Like many other uncommissioned works, the subject of this painting has been interpreted in various ways and it has borne several descriptive titles. The woman reading the letter has been thought to
be a portrait. One critic even suggested that she was the Duchess of Alba (who had died many years before the painting was made), and that she is represented with washerwomen in the background to
illustrate a theme of 'Industry and Idleness'.

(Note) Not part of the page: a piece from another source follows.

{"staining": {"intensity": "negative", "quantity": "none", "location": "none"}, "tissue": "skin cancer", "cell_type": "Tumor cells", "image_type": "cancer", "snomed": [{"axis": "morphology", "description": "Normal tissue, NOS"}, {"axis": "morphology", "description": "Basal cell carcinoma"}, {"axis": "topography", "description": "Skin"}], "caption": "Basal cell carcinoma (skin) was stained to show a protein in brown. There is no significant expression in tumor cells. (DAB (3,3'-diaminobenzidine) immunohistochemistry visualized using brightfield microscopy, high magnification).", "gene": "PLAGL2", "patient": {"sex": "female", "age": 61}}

It has also been suggested that Goya intended this painting as a pendant to Time and the Old Women. The two canvases are almost exactly the same size,
were acquired for the Musee des Beaux-Arts, Lille, at the same time and have the same provenance. But there seems to be no obvious connection between the subjects of the two paintings and Time and
the O/d Women, which is known to have been in Goya's possession in 1812, is almost certainly a slightly earlier work. There is, in fact, little reason to doubt that the woman reading a letter,
standing with her companion and a dog in front of a group of washer-women, is a genre subject like the earlier tapestry cartoons and other decorative paintings. But the composition is less contrived
and, as in many-other works, chiefly the uncommissioned ones, it appears to be based on a scene that the artist had witnessed and recorded on the spot or from memory. This was one of four paintings
by Goya in the collection of King Louis Philippe which had been obtained in Madrid from Goya's son. It was sold at Christie's, London, in 1853 for £21.